◆ Try it: Transcribe, exactly and in full, every record shown below, while omitting its images.

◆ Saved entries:
BEGIN

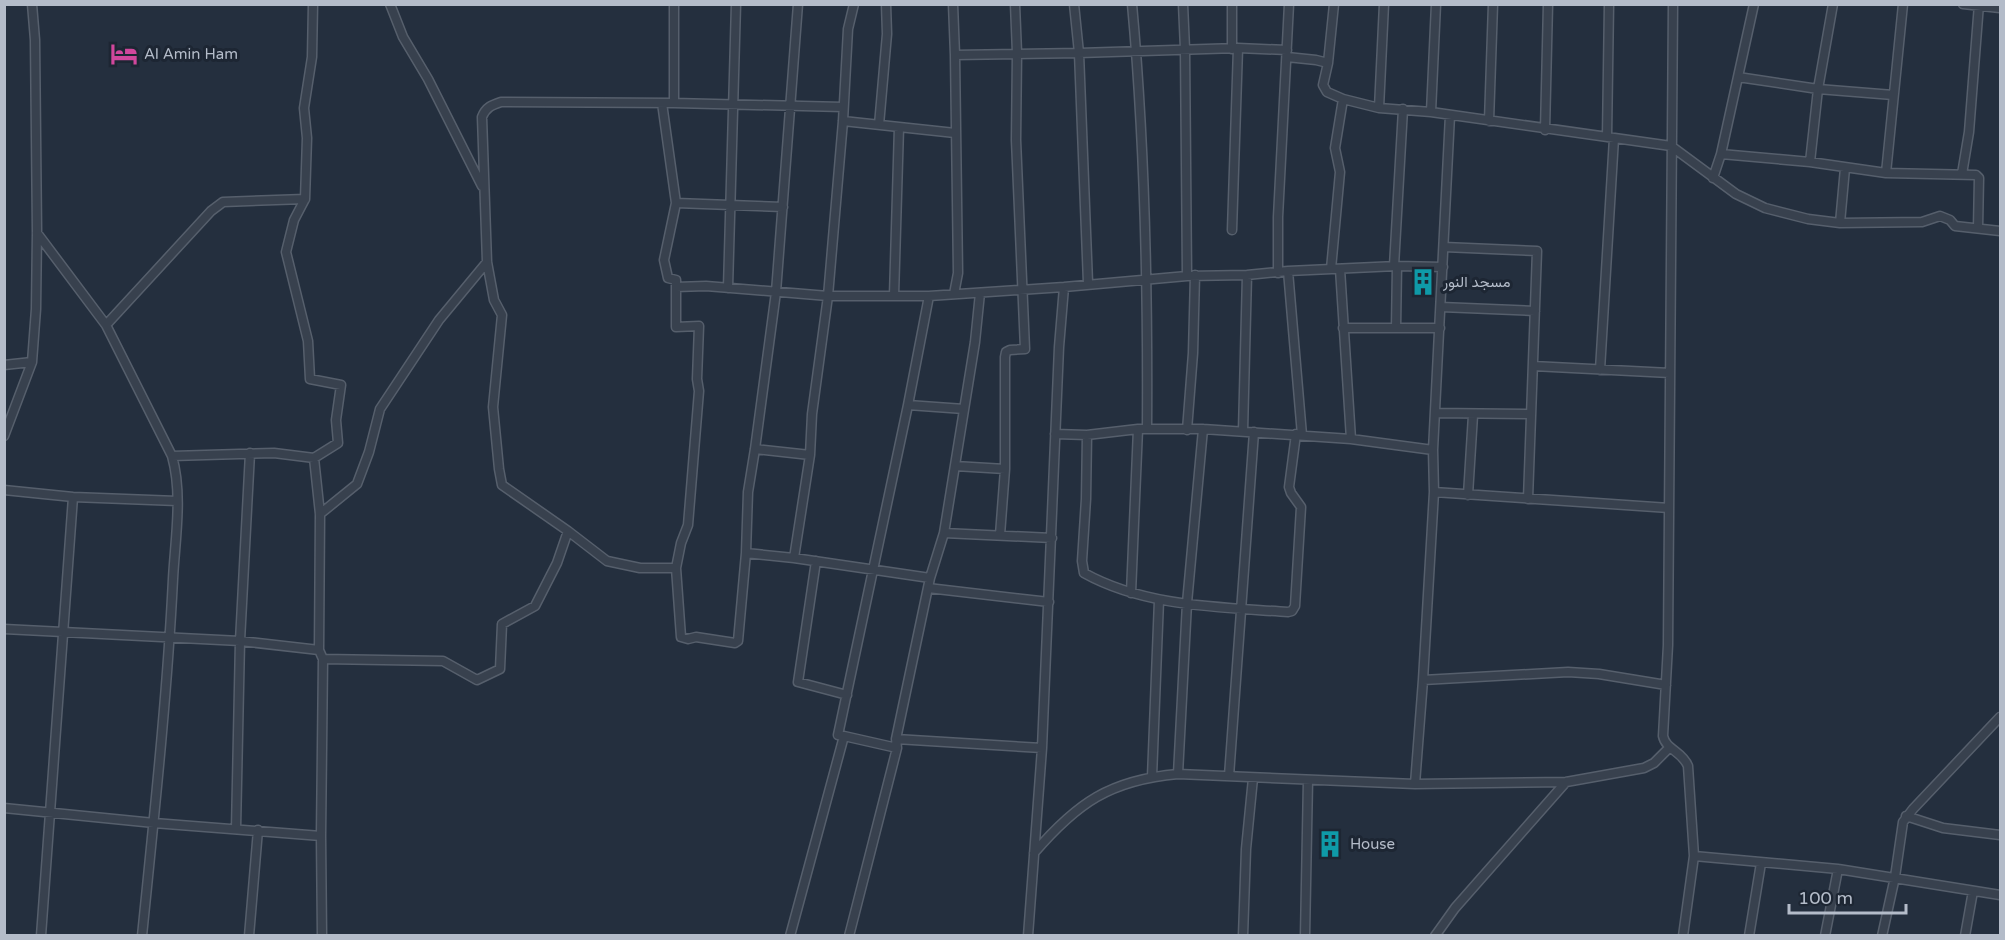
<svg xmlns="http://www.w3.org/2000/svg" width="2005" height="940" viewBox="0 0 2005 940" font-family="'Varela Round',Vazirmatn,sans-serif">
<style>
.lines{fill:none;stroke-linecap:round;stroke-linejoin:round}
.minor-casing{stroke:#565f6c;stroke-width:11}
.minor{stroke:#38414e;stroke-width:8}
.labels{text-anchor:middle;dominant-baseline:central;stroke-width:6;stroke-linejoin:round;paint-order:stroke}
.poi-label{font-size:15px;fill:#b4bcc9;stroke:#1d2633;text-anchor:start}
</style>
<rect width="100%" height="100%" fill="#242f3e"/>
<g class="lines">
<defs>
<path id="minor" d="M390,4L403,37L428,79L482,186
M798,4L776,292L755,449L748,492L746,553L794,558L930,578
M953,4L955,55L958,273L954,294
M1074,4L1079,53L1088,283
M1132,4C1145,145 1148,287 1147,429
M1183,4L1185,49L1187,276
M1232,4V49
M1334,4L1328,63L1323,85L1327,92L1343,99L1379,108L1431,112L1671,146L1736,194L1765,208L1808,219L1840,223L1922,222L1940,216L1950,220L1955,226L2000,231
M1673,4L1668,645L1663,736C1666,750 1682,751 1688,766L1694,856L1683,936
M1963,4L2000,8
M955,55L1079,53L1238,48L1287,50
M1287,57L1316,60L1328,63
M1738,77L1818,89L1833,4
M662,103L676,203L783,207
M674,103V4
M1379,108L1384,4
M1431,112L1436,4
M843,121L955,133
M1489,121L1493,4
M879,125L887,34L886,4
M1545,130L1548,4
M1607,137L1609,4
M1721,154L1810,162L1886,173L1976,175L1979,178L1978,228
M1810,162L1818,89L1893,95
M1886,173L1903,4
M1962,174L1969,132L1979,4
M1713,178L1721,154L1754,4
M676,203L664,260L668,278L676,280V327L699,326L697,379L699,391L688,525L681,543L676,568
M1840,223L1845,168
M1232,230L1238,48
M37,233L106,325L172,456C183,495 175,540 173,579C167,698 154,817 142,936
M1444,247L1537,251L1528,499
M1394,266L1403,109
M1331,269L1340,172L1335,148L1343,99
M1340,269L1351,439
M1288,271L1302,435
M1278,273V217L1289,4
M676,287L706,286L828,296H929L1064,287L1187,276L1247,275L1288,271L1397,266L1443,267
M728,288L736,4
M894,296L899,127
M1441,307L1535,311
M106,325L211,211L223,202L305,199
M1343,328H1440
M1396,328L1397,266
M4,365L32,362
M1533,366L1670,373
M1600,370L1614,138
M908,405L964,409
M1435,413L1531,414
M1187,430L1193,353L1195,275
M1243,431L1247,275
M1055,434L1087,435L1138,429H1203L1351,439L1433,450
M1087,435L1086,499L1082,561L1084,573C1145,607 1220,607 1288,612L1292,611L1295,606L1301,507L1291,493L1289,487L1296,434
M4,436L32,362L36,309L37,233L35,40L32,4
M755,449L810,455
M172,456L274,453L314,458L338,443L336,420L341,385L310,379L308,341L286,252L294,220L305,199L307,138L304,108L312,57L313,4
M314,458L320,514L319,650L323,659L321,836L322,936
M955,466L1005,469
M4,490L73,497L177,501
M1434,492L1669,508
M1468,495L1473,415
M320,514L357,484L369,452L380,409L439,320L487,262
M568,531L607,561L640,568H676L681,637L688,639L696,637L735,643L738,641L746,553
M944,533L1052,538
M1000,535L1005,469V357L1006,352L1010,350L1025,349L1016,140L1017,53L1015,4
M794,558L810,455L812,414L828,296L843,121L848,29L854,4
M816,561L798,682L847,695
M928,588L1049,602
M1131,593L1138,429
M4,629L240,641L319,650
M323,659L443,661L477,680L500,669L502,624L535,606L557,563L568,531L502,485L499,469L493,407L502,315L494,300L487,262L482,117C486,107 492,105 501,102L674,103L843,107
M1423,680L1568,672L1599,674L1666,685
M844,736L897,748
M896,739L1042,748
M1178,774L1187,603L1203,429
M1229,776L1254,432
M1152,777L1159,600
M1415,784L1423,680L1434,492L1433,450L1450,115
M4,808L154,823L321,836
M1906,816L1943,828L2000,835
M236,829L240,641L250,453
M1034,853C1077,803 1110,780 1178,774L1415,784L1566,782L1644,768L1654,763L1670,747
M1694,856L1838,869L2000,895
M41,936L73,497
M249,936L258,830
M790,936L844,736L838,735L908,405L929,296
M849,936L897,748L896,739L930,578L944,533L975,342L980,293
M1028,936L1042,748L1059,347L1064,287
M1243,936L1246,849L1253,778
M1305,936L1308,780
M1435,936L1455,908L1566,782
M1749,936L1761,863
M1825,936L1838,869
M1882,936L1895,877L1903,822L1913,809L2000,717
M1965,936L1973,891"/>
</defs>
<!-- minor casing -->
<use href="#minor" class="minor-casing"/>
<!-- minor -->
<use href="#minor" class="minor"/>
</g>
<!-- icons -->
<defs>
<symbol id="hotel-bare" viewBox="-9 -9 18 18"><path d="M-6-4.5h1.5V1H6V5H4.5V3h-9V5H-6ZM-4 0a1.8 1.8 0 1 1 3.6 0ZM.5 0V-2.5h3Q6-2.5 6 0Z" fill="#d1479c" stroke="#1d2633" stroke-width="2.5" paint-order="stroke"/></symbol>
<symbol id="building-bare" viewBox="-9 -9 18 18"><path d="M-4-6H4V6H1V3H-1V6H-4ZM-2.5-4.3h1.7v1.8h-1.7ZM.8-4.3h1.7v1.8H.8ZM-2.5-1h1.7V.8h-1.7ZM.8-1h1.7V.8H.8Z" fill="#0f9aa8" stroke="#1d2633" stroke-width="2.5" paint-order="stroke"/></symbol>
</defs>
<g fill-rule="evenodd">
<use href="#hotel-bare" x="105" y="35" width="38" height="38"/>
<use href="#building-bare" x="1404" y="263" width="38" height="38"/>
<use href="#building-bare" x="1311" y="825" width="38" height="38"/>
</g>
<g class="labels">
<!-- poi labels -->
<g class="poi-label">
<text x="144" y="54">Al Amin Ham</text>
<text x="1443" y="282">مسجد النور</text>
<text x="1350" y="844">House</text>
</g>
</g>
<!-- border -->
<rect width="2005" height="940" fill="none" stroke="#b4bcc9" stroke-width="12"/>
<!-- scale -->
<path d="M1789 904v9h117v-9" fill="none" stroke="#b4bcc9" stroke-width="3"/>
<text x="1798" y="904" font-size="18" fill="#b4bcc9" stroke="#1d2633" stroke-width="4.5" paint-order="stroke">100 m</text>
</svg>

END

◆ Reply:
<svg xmlns="http://www.w3.org/2000/svg" width="2005" height="940" viewBox="0 0 2005 940" font-family="'Varela Round',Vazirmatn,sans-serif">
<style>
.lines{fill:none;stroke-linecap:round;stroke-linejoin:round}
.minor-casing{stroke:#565f6c;stroke-width:11}
.minor{stroke:#38414e;stroke-width:8}
.labels{text-anchor:middle;dominant-baseline:central;stroke-width:6;stroke-linejoin:round;paint-order:stroke}
.poi-label{font-size:15px;fill:#b4bcc9;stroke:#1d2633;text-anchor:start}
</style>
<rect width="100%" height="100%" fill="#242f3e"/>
<g class="lines">
<defs>
<path id="minor" d="M390,4L403,37L428,79L482,186
M798,4L776,292L755,449L748,492L746,553L794,558L930,578
M953,4L955,55L958,273L954,294
M1074,4L1079,53L1088,283
M1132,4C1145,145 1148,287 1147,429
M1183,4L1185,49L1187,276
M1232,4V49
M1334,4L1328,63L1323,85L1327,92L1343,99L1379,108L1431,112L1671,146L1736,194L1765,208L1808,219L1840,223L1922,222L1940,216L1950,220L1955,226L2000,231
M1673,4L1668,645L1663,736C1666,750 1682,751 1688,766L1694,856L1683,936
M1963,4L2000,8
M955,55L1079,53L1238,48L1287,50
M1287,57L1316,60L1328,63
M1738,77L1818,89L1833,4
M662,103L676,203L783,207
M674,103V4
M1379,108L1384,4
M1431,112L1436,4
M843,121L955,133
M1489,121L1493,4
M879,125L887,34L886,4
M1545,130L1548,4
M1607,137L1609,4
M1721,154L1810,162L1886,173L1976,175L1979,178L1978,228
M1810,162L1818,89L1893,95
M1886,173L1903,4
M1962,174L1969,132L1979,4
M1713,178L1721,154L1754,4
M676,203L664,260L668,278L676,280V327L699,326L697,379L699,391L688,525L681,543L676,568
M1840,223L1845,168
M1232,230L1238,48
M37,233L106,325L172,456C183,495 175,540 173,579C167,698 154,817 142,936
M1444,247L1537,251L1528,499
M1394,266L1403,109
M1331,269L1340,172L1335,148L1343,99
M1340,269L1351,439
M1288,271L1302,435
M1278,273V217L1289,4
M676,287L706,286L828,296H929L1064,287L1187,276L1247,275L1288,271L1397,266L1443,267
M728,288L736,4
M894,296L899,127
M1441,307L1535,311
M106,325L211,211L223,202L305,199
M1343,328H1440
M1396,328L1397,266
M4,365L32,362
M1533,366L1670,373
M1600,370L1614,138
M908,405L964,409
M1435,413L1531,414
M1187,430L1193,353L1195,275
M1243,431L1247,275
M1055,434L1087,435L1138,429H1203L1351,439L1433,450
M1087,435L1086,499L1082,561L1084,573C1145,607 1220,607 1288,612L1292,611L1295,606L1301,507L1291,493L1289,487L1296,434
M4,436L32,362L36,309L37,233L35,40L32,4
M755,449L810,455
M172,456L274,453L314,458L338,443L336,420L341,385L310,379L308,341L286,252L294,220L305,199L307,138L304,108L312,57L313,4
M314,458L320,514L319,650L323,659L321,836L322,936
M955,466L1005,469
M4,490L73,497L177,501
M1434,492L1669,508
M1468,495L1473,415
M320,514L357,484L369,452L380,409L439,320L487,262
M568,531L607,561L640,568H676L681,637L688,639L696,637L735,643L738,641L746,553
M944,533L1052,538
M1000,535L1005,469V357L1006,352L1010,350L1025,349L1016,140L1017,53L1015,4
M794,558L810,455L812,414L828,296L843,121L848,29L854,4
M816,561L798,682L847,695
M928,588L1049,602
M1131,593L1138,429
M4,629L240,641L319,650
M323,659L443,661L477,680L500,669L502,624L535,606L557,563L568,531L502,485L499,469L493,407L502,315L494,300L487,262L482,117C486,107 492,105 501,102L674,103L843,107
M1423,680L1568,672L1599,674L1666,685
M844,736L897,748
M896,739L1042,748
M1178,774L1187,603L1203,429
M1229,776L1254,432
M1152,777L1159,600
M1415,784L1423,680L1434,492L1433,450L1450,115
M4,808L154,823L321,836
M1906,816L1943,828L2000,835
M236,829L240,641L250,453
M1034,853C1077,803 1110,780 1178,774L1415,784L1566,782L1644,768L1654,763L1670,747
M1694,856L1838,869L2000,895
M41,936L73,497
M249,936L258,830
M790,936L844,736L838,735L908,405L929,296
M849,936L897,748L896,739L930,578L944,533L975,342L980,293
M1028,936L1042,748L1059,347L1064,287
M1243,936L1246,849L1253,778
M1305,936L1308,780
M1435,936L1455,908L1566,782
M1749,936L1761,863
M1825,936L1838,869
M1882,936L1895,877L1903,822L1913,809L2000,717
M1965,936L1973,891"/>
</defs>
<!-- minor casing -->
<use href="#minor" class="minor-casing"/>
<!-- minor -->
<use href="#minor" class="minor"/>
</g>
<!-- icons -->
<defs>
<symbol id="hotel-bare" viewBox="-9 -9 18 18"><path d="M-6-4.5h1.5V1H6V5H4.5V3h-9V5H-6ZM-4 0a1.8 1.8 0 1 1 3.6 0ZM.5 0V-2.5h3Q6-2.5 6 0Z" fill="#d1479c" stroke="#1d2633" stroke-width="2.5" paint-order="stroke"/></symbol>
<symbol id="building-bare" viewBox="-9 -9 18 18"><path d="M-4-6H4V6H1V3H-1V6H-4ZM-2.5-4.3h1.7v1.8h-1.7ZM.8-4.3h1.7v1.8H.8ZM-2.5-1h1.7V.8h-1.7ZM.8-1h1.7V.8H.8Z" fill="#0f9aa8" stroke="#1d2633" stroke-width="2.5" paint-order="stroke"/></symbol>
</defs>
<g fill-rule="evenodd">
<use href="#hotel-bare" x="105" y="35" width="38" height="38"/>
<use href="#building-bare" x="1404" y="263" width="38" height="38"/>
<use href="#building-bare" x="1311" y="825" width="38" height="38"/>
</g>
<g class="labels">
<!-- poi labels -->
<g class="poi-label">
<text x="144" y="54">Al Amin Ham</text>
<text x="1443" y="282">مسجد النور</text>
<text x="1350" y="844">House</text>
</g>
</g>
<!-- border -->
<rect width="2005" height="940" fill="none" stroke="#b4bcc9" stroke-width="12"/>
<!-- scale -->
<path d="M1789 904v9h117v-9" fill="none" stroke="#b4bcc9" stroke-width="3"/>
<text x="1798" y="904" font-size="18" fill="#b4bcc9" stroke="#1d2633" stroke-width="4.5" paint-order="stroke">100 m</text>
</svg>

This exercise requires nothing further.